Air Controller’s Mutiny in Brazil Shuts All Airports in the Country

Passengers stuck in Brazilian airports wait for end of negotiations An unprecedented rebellion by Brazil's air traffic controllers, most of them military, paralyzed this Friday, March 30, all 49 commercial airports in the country. According to Infraero, Brazil's airport authority, no plane was being allowed to take off. The air control towers were only letting incoming air traffic.

The rebellious flight controllers told the Cindacta-1 (Brazilian capital Brasí­lia central control tower) brass that their strike would continue and all incoming and outgoing traffic would stop entirely until the authorities negotiated with them. The work stoppage  started at 6:44 pm in Brasí­lia.

Cindacta-1 is an important control center, which monitors flights for the most important air hubs in the country in the states of São Paulo, Rio de Janeiro, Minas Gerais, Goiás, Espí­rito Santo, among others. The controllers' action left thousands of passengers stranded in airports.

With President Luiz Inácio Lula da Silva out of the country for a meeting with Bush this weekend in Camp David, acting president José Alencar, rushed back from Belo Horizonte to Brasí­lia. He only was able to fly after getting special clearance from the Air Force leadership.

Still on the air on his way to Washington, Lula intervened in the crisis to avoid that some air controllers be taken to jail as was the Air Force top command's wish.

The Military Public Prosecutor's Office had already issued arrest orders against 18 flight controllers, who were charged with mutiny. The Justice Military prosecutor, Ione de Souza Cruz, was on her way to make the arrests when came word that Lula had decided that they should negotiate with the insubordinate controllers.

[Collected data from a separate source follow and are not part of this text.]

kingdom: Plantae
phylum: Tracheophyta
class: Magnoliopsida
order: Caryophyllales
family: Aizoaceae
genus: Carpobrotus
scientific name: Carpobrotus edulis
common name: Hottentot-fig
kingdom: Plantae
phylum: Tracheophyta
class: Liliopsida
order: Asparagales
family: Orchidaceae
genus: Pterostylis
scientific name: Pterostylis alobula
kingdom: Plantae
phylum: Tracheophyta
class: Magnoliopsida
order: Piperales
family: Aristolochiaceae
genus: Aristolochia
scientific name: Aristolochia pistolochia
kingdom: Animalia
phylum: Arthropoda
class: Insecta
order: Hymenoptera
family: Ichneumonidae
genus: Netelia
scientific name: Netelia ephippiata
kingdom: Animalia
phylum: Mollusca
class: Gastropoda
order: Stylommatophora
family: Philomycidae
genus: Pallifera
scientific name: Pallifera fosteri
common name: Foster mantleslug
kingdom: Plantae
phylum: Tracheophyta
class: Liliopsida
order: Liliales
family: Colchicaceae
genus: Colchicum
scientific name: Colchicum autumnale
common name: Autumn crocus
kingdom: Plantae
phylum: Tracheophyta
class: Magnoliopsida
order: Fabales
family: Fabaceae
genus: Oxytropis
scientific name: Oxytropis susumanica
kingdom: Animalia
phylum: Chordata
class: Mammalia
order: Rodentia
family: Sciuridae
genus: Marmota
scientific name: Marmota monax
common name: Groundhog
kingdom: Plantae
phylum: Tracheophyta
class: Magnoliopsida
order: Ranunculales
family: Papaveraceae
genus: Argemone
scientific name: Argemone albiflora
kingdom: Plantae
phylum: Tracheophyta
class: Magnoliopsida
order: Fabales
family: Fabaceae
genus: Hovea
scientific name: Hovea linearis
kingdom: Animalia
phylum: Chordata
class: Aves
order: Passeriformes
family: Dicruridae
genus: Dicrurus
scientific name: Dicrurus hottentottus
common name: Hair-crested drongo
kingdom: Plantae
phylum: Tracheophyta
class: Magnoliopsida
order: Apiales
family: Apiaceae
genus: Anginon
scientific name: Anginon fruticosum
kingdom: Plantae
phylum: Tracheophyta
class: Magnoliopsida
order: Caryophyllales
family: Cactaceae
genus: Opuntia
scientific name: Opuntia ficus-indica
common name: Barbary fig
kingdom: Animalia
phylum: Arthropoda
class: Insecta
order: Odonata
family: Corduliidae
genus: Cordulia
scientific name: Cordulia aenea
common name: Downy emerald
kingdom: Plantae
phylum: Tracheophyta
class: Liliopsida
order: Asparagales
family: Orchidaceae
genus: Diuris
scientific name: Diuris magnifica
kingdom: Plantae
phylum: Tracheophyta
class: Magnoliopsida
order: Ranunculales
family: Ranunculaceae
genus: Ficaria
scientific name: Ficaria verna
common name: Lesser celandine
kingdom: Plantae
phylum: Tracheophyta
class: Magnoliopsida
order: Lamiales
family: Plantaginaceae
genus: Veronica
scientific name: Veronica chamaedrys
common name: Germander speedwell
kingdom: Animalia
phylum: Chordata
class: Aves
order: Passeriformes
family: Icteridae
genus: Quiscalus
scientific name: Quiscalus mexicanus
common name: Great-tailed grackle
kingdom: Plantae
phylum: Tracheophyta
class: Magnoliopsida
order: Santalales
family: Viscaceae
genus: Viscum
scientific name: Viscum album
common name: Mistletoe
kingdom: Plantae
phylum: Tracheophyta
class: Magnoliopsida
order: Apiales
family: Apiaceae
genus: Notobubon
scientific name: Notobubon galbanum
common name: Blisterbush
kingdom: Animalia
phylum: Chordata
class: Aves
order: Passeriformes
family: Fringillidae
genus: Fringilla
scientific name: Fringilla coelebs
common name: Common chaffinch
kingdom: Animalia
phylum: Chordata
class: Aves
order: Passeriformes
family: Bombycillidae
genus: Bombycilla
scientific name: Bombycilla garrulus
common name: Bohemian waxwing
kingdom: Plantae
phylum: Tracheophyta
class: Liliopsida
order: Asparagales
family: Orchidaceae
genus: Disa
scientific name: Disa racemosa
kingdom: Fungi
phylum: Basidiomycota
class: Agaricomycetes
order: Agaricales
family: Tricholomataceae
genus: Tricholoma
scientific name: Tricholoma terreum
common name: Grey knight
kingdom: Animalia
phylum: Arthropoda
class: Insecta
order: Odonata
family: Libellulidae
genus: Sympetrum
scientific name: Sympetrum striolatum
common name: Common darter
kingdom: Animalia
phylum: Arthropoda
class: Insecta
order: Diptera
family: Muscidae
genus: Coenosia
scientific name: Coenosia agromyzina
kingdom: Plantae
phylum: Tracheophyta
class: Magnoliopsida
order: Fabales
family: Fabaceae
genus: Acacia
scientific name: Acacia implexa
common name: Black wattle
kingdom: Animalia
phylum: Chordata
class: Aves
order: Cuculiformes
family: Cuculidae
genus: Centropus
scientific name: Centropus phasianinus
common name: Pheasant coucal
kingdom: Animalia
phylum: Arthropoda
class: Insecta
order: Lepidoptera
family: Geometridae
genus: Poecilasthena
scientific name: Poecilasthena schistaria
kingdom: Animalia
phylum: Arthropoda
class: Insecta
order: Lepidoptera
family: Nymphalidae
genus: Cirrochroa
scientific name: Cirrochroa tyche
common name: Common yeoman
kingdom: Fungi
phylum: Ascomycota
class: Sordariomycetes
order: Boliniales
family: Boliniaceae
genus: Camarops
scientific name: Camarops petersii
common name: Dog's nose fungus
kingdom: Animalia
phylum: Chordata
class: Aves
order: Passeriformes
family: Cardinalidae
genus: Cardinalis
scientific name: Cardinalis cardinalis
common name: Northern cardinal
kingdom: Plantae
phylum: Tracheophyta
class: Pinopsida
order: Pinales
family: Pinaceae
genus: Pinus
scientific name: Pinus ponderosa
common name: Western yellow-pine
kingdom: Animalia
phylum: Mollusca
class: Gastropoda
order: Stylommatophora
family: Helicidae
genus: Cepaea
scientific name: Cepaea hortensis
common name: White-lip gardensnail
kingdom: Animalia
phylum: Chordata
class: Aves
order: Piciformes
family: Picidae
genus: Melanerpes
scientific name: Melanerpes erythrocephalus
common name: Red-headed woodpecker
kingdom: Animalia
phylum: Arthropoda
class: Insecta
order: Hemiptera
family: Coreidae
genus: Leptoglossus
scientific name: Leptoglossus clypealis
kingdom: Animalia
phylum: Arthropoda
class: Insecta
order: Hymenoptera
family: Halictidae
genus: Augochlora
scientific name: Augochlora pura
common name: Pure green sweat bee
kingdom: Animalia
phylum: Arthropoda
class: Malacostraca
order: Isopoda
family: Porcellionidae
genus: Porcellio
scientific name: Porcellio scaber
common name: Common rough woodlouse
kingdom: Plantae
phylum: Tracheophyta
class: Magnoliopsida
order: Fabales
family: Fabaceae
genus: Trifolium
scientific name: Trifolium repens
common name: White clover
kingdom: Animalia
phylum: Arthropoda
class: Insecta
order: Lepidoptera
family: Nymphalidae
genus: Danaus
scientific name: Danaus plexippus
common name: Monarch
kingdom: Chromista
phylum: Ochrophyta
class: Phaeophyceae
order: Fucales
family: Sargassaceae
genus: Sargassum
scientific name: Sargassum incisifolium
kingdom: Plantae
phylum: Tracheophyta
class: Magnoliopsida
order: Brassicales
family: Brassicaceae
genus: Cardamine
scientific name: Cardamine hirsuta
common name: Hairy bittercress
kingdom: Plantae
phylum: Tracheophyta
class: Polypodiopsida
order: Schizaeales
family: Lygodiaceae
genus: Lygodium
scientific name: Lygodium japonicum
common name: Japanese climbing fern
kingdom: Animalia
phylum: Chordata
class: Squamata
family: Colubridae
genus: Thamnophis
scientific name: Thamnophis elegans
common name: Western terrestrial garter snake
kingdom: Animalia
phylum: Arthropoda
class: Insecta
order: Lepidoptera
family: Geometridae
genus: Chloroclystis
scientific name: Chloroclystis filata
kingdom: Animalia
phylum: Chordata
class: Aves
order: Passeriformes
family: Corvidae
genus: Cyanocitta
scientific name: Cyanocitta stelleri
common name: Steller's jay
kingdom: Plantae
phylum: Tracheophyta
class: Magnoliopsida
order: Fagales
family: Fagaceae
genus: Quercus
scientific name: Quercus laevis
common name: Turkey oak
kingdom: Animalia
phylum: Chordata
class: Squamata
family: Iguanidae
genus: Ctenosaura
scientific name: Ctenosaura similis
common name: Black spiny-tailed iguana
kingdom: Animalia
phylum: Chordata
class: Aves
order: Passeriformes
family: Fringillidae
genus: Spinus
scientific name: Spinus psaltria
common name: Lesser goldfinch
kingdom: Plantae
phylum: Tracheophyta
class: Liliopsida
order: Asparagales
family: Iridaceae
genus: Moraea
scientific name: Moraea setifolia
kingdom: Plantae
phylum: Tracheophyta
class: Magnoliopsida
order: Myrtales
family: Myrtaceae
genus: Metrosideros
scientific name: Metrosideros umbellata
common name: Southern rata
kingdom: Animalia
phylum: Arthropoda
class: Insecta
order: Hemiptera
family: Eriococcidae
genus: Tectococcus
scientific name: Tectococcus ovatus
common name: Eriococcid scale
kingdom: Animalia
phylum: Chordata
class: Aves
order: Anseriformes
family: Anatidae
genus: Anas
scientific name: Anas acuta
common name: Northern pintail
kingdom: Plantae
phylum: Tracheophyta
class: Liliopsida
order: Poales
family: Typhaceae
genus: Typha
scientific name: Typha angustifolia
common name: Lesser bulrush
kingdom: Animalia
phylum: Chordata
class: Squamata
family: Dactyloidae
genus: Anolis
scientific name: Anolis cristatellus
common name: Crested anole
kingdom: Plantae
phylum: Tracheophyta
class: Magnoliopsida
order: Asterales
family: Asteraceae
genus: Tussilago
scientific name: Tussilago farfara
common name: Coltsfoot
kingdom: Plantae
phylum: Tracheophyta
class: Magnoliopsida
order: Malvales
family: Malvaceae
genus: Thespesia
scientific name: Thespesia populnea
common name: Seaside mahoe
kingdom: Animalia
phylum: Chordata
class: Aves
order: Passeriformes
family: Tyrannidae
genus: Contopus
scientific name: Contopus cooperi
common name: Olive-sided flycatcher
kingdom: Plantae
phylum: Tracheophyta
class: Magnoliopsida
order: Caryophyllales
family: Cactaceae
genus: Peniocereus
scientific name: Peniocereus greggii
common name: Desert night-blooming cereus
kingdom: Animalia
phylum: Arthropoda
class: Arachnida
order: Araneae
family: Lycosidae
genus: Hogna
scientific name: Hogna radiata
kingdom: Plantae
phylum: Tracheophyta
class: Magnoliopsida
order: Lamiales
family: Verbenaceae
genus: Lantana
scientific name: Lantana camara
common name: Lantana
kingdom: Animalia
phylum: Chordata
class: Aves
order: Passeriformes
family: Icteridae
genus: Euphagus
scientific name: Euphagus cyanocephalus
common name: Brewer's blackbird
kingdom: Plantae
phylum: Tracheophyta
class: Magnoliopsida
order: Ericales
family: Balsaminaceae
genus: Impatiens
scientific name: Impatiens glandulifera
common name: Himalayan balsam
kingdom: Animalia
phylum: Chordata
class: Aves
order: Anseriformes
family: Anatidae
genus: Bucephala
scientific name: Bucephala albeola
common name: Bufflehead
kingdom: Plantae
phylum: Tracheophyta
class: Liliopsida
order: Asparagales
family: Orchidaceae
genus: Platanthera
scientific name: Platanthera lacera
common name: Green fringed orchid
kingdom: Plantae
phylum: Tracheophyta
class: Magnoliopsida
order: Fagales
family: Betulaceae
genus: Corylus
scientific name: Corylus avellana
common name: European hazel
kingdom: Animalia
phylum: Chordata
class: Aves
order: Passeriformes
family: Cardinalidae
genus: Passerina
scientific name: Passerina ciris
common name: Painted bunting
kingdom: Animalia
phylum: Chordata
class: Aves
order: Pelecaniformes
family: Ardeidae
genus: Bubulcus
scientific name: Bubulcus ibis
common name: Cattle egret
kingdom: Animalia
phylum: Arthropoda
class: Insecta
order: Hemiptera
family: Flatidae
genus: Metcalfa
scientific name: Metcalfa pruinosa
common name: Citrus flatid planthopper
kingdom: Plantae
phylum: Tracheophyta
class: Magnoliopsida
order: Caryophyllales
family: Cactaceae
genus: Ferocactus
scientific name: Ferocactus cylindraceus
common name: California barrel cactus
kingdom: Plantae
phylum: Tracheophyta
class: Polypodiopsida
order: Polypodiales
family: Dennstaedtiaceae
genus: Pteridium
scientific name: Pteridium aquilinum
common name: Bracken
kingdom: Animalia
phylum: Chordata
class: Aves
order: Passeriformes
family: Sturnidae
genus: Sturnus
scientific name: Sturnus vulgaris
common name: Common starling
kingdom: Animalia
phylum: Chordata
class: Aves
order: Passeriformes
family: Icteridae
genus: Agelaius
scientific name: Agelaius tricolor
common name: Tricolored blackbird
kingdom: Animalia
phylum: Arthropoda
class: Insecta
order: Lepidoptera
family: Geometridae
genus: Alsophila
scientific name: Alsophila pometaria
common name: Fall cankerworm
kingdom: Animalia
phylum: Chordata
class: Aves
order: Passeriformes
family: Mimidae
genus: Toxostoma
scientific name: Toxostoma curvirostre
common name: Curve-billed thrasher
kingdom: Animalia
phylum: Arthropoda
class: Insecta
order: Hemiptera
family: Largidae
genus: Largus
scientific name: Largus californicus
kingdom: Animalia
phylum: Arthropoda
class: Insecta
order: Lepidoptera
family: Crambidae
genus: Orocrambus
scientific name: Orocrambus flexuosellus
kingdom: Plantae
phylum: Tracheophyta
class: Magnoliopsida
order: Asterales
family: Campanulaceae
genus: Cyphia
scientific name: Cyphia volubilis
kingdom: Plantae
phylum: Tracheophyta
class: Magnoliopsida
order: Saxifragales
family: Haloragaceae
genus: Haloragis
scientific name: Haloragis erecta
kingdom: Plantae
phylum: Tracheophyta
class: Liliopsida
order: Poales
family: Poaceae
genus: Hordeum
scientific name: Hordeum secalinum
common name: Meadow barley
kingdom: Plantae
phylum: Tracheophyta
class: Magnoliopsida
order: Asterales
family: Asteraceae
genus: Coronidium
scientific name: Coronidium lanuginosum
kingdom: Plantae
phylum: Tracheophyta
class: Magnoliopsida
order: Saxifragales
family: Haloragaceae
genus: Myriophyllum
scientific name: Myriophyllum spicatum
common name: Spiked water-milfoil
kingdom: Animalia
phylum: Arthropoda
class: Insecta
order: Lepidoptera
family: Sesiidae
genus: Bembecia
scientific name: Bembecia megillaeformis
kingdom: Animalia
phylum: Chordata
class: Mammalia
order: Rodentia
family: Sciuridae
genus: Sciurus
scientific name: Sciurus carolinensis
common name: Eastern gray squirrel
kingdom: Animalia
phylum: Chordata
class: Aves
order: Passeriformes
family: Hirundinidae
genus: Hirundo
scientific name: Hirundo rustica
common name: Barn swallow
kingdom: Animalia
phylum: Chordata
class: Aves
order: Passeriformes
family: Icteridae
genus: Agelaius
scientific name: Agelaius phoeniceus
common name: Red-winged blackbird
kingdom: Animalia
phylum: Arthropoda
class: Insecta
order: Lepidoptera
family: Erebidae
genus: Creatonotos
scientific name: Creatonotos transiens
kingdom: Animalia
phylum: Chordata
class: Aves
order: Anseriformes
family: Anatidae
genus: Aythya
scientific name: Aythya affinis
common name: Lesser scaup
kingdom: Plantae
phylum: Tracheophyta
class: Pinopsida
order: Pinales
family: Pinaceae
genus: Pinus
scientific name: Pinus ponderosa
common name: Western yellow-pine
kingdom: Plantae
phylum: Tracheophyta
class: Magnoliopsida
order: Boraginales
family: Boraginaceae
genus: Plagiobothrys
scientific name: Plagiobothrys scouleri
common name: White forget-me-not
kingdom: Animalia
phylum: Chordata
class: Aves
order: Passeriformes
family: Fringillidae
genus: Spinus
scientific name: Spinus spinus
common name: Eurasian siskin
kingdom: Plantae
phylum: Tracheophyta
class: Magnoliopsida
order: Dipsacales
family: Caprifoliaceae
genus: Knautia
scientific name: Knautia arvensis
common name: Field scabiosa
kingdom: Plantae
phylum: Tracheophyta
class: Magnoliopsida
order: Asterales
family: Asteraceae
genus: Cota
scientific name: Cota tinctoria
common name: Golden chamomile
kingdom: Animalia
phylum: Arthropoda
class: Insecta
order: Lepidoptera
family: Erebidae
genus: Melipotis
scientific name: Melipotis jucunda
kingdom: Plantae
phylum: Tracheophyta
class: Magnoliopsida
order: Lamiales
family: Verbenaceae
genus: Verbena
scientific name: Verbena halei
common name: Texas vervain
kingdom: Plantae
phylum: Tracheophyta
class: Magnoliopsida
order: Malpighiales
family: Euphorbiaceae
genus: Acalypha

It was already Saturday, when the Brazilian government announced that it had reached an agreement with the controllers. Apparently they won all their main demands including no punishment for the rebels and a demilitarization – at least partial -  of the sector. The government also promised to raise their salaries.

Brazilian Planning Minister, Paulo Bernardo, arrived at the Cindacta-1's headquarters to negotiate with the controllers and try to get them back to work at about 11 pm. He was accompanied by brigadier Ramon Cardoso, the Air Force's Air Space Control Department director.

Besides the Air Force Commander, Juniti Saito, other ministers got involved in the negotiations including Social Communication's Minister, Franklin Martins; Institutional Security Minister, Jorge Armando Félix and the presidency's Chief of Staff, Gilberto Carvalho.

Among the controllers' demands were better working conditions, higher wages and the category's demilitarization. About 80% of the country's air controllers are military men today.

The rebellion started Friday morning, as a response to the transfer of sergeant Edleuzo Souza Cavalcanti, an air-controller leader, from Brasí­lia to Santa Maria in the southern state of Rio Grande do Sul. To protest this relocation over 100 of his colleagues at Cindacta -1, Brasí­lia's air control center, went into a hunger strike. In Mato Grosso state a group of air controllers soon joined the movement staging a work to rule campaign.

Flying in Brazil has been problematic since September 29 when a Boeing 737 collided with a Legacy executive jet killing all 154 passengers and crew aboard the Boeing over the Amazon rainforest. Since then Brazil has faced several chaotic situations in the airports during times of increased air traffic like All Souls Day holiday, Christmas and Carnaval.

Defense Minister, Waldir Pires, said Friday afternoon that a democratic state could not become hostage of anybody. "There is no negotiation with the controllers," he stated at the time, while saying that he recognized that their demands were "legitimate." It just took a few hours before his no-negotiation warning was trampled by the facts.